Schilf only skims the rest of the file. Sandström’s handwriting shows the increasing strain he is under. The brief report from the police psychologist states that Sebastian is not suffering from schizophrenia. The forensic team notes that the Volvo was professionally cleaned the day after the kidnapping.
“What can I get you, sir?”
Schilf lowers his papers. “You have to understand dialectics,” he murmurs.
“What did you say? You’re diabetic?”
Under her knitted brow, the waitress’s clear, green eyes are slanted. She is probably wearing tinted contact lenses to give her the transparent, all-knowing gaze of a cat. Schilf has to admit that it works.
“Look out,” the macaw says.
“Could I have a newspaper, please,” the detective says. “And a café au lait.”
“Yes, you can have that,” the waitress nods. “There’s no sugar in it.”
She comes back with a newspaper and a tall glass layered with coffee and milk in different shades. Deftly, she places a long-handled spoon down next to the glass and puts the accompanying sachet of sugar into the pocket of her miniskirt. Schilf lets her have her way, even though he prefers sugar in his coffee.

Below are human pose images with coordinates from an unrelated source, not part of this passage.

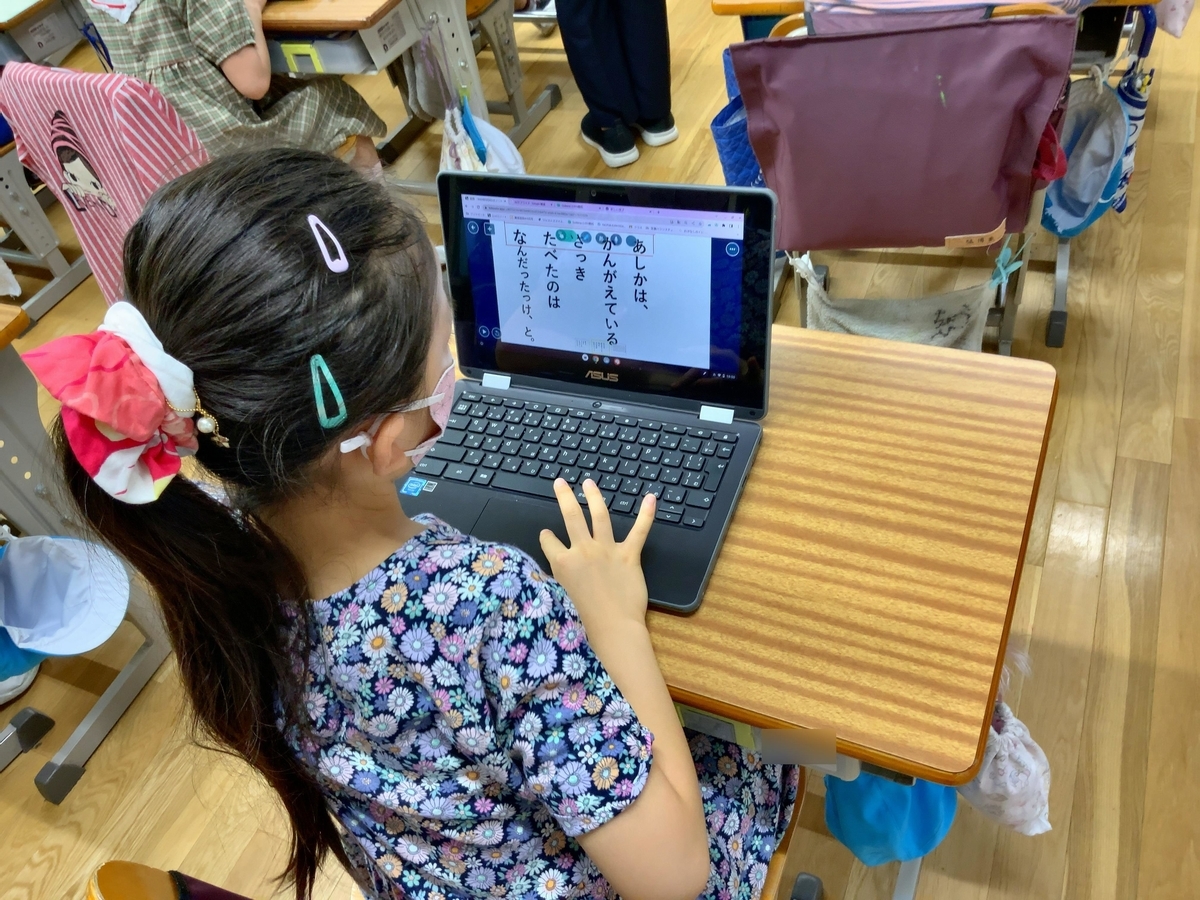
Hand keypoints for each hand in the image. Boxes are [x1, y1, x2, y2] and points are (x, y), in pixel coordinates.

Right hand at [539, 478, 655, 630]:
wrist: (614, 625)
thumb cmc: (588, 617)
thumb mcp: (566, 592)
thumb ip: (566, 573)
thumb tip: (568, 564)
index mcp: (563, 563)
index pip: (549, 541)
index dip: (547, 537)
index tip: (547, 534)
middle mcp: (583, 550)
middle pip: (571, 516)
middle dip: (564, 496)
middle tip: (560, 483)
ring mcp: (606, 550)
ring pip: (599, 515)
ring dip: (594, 496)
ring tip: (589, 484)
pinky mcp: (629, 555)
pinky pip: (639, 531)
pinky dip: (647, 514)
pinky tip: (651, 498)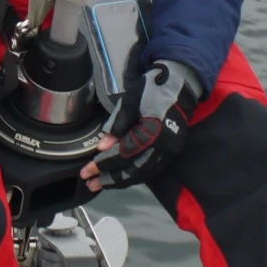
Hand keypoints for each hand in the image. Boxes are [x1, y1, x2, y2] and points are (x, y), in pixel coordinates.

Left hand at [79, 62, 201, 192]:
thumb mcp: (130, 100)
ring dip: (120, 180)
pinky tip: (120, 176)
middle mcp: (163, 148)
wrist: (181, 83)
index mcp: (153, 133)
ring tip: (100, 183)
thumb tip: (102, 148)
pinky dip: (133, 175)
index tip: (85, 171)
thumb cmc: (153, 88)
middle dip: (110, 179)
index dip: (102, 164)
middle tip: (90, 183)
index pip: (123, 155)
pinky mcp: (170, 152)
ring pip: (142, 174)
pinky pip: (149, 170)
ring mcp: (169, 152)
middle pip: (133, 171)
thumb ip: (116, 125)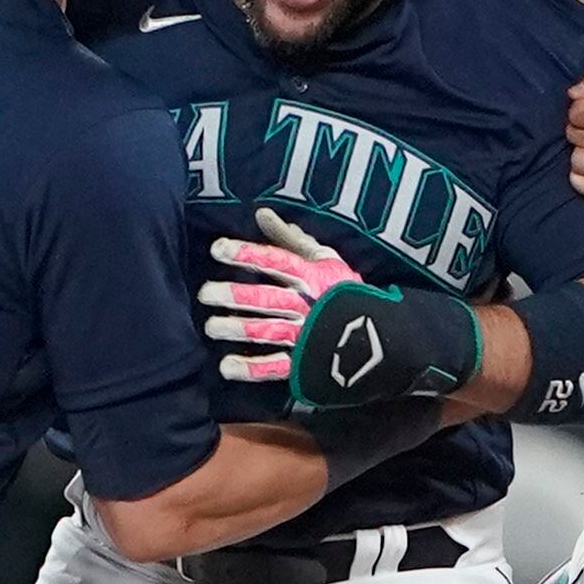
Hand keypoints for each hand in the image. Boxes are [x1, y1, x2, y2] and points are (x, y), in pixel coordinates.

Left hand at [199, 208, 363, 381]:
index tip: (218, 249)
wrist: (378, 336)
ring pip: (267, 331)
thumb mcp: (324, 258)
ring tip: (211, 327)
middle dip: (234, 295)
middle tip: (205, 293)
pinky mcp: (302, 363)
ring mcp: (302, 335)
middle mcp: (304, 305)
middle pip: (265, 298)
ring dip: (237, 329)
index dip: (247, 254)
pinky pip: (276, 367)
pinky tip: (227, 367)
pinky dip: (252, 369)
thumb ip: (291, 238)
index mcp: (310, 277)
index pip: (276, 261)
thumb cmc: (344, 290)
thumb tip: (261, 214)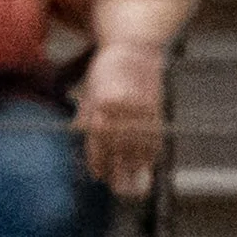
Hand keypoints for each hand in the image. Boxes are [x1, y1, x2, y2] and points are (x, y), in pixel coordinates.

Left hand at [75, 42, 164, 197]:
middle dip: (117, 170)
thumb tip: (78, 137)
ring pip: (139, 149)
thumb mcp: (89, 90)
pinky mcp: (157, 112)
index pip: (99, 140)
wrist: (134, 49)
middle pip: (120, 149)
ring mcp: (142, 111)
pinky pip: (155, 141)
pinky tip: (146, 166)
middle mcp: (124, 108)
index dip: (98, 161)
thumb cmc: (106, 70)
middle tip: (114, 186)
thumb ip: (85, 115)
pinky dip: (151, 156)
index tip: (98, 175)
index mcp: (103, 102)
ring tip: (131, 185)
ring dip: (135, 169)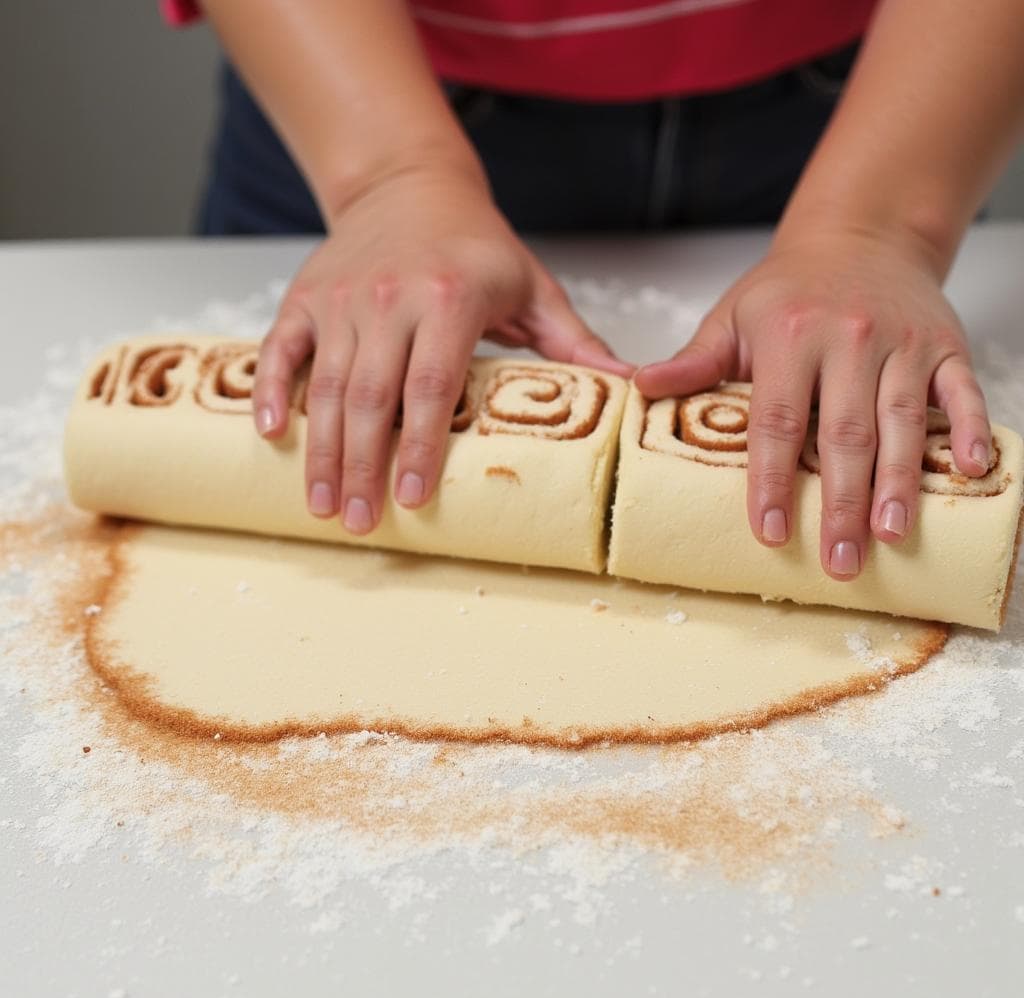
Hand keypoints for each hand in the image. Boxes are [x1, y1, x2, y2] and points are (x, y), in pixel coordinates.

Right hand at [252, 167, 631, 533]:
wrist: (409, 184)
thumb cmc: (477, 244)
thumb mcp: (534, 285)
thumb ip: (575, 341)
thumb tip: (631, 388)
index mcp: (450, 297)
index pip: (432, 384)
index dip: (421, 446)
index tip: (413, 498)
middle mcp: (390, 297)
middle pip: (371, 396)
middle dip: (362, 466)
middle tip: (361, 523)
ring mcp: (342, 298)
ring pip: (325, 384)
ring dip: (322, 450)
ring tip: (323, 505)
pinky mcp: (307, 297)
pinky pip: (280, 348)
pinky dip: (271, 391)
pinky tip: (272, 435)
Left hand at [635, 228, 991, 580]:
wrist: (860, 236)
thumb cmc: (787, 290)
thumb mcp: (732, 317)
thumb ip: (694, 360)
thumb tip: (639, 386)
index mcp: (789, 335)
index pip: (776, 421)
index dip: (772, 480)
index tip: (771, 531)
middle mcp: (848, 338)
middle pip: (844, 433)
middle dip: (842, 503)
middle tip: (839, 561)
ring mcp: (902, 343)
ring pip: (904, 420)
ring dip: (900, 482)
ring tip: (891, 534)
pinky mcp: (945, 346)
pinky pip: (963, 391)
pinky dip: (973, 430)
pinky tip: (972, 472)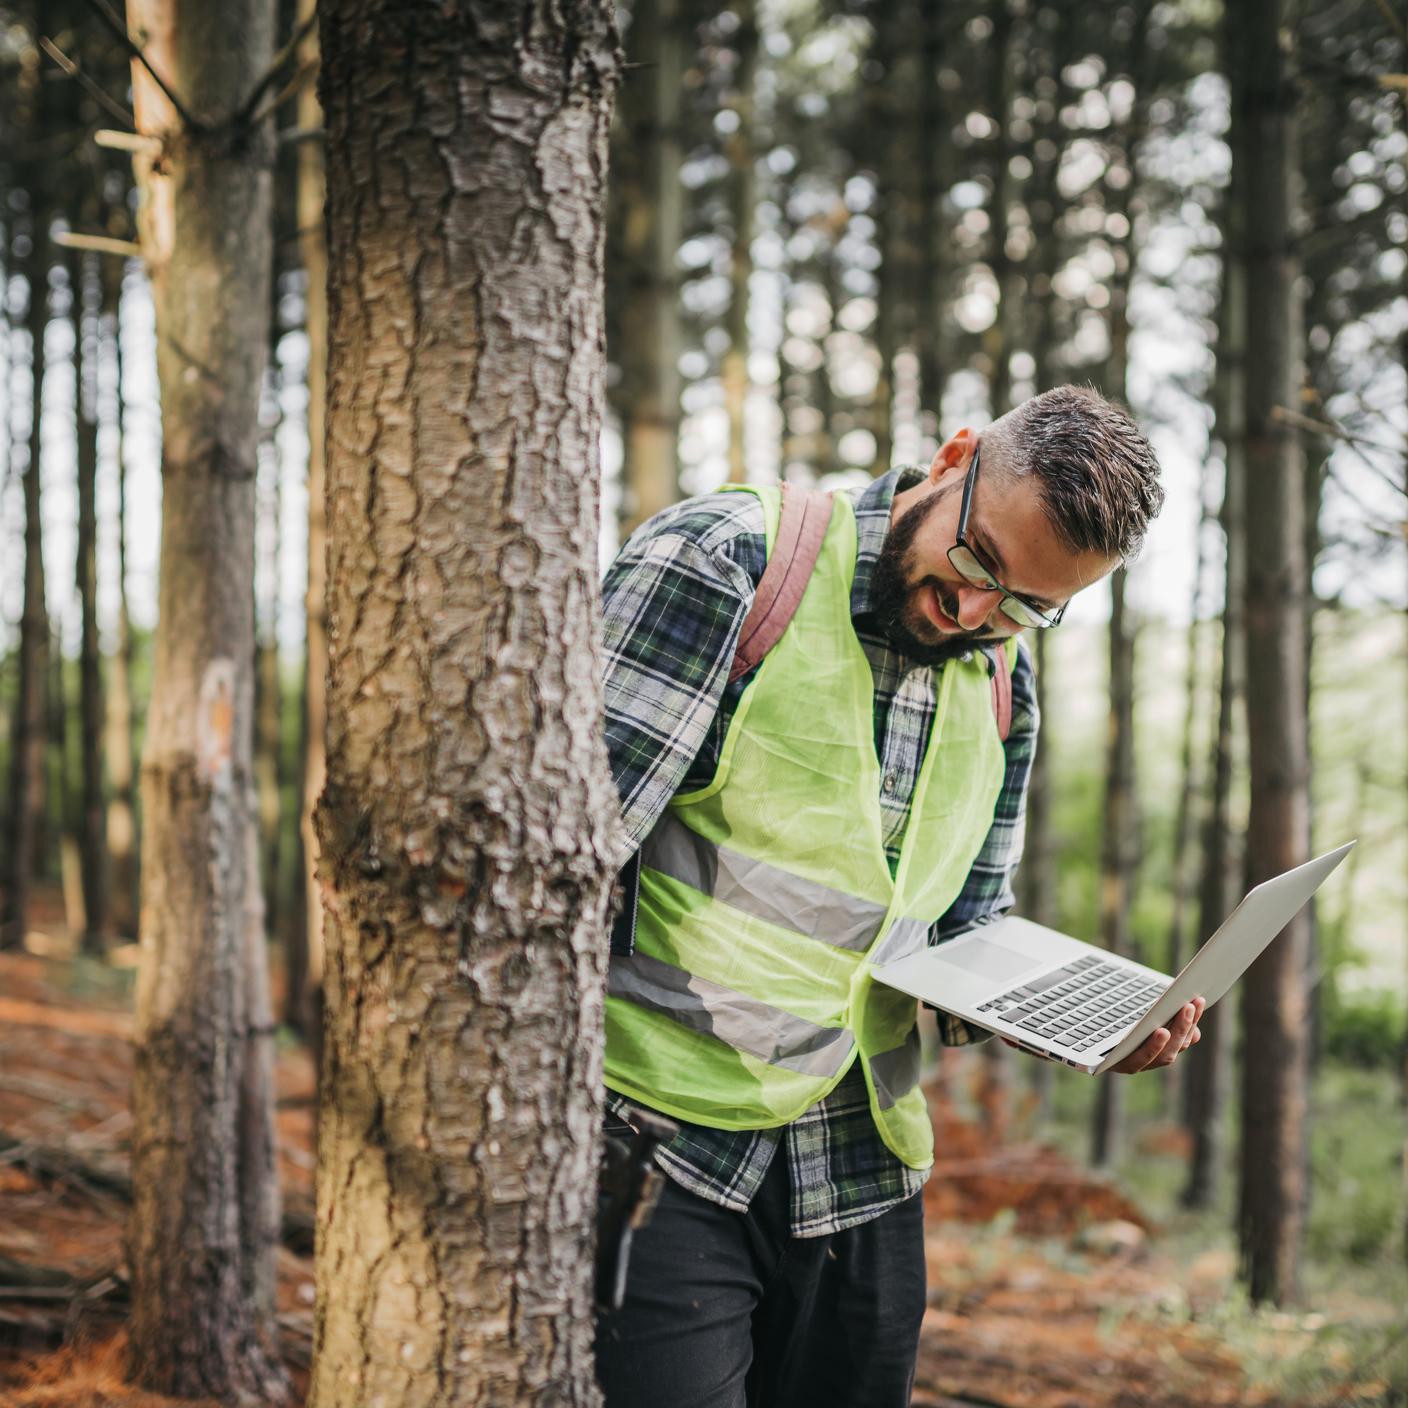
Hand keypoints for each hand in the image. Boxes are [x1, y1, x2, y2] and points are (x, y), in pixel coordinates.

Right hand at [1000, 995, 1205, 1073]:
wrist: (1059, 1029)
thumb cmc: (1047, 1031)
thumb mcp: (1034, 1033)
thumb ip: (1024, 1038)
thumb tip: (1007, 1039)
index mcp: (1103, 1063)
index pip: (1132, 1062)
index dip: (1150, 1049)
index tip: (1161, 1030)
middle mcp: (1127, 1064)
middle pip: (1162, 1055)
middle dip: (1178, 1031)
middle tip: (1185, 1006)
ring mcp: (1144, 1052)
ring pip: (1175, 1047)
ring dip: (1188, 1025)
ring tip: (1195, 999)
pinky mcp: (1154, 1038)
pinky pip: (1179, 1036)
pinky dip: (1189, 1023)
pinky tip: (1195, 1005)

He opens the newspaper. The headline is underlined in red, and stretches across the whole of the front page. “MURDERER IN WHITE.” An enormous question mark detracts from the finality of the headline. The waitress stands idly by the table, watching a group of tourists gawping at the cathedral spire with their heads thrown back. Under the headline, large photos show an angular man in a yellow sports jersey frowning as he holds a trophy up for the camera, and a bald doctor in a white coat who has not quite succeeded in pushing his hand between himself and the onlookers.
“It’s only a church tower, after all,” the waitress says maliciously. Then she makes a vague gesture in the direction of the newspaper. “It’s all nonsense.”
“What’s nonsense?” Schilf asks.
“This one didn’t kill that one,” she says, pointing first at one photograph, then the other. “You’re not from here, are you?”
“My girlfriend and I live in Stuttgart.”
Schilf recognizes the expression on people’s faces when they are sizing up a crazy old man—it’s a sure sign that he’s on the right track. The waitress nods, her eyebrows raised, and starts justifying her presence by wiping the edge of the table. Her movements are precise, like those of a machine. Now that the detective thinks about it, the parrot with his painted headdress also looks mechanical, and the group of tourists is being hustled out of the picture as if on a conveyor belt. Perhaps I’m the only creature made of flesh and blood here, the detective thought , the detective thinks. And I’m trying to investigate crimes among the robots.
“But he has a motive, after all,” Schilf says. “This senior registrar must have known about the experiments on patients, and blackmailed the medical director.”
He lifts his head to confirm that the waitress is looking at him suspiciously. He feels her catlike gaze on him as a physical sensation, especially on his forehead and temples.
“All nonsense,” she repeats stubbornly.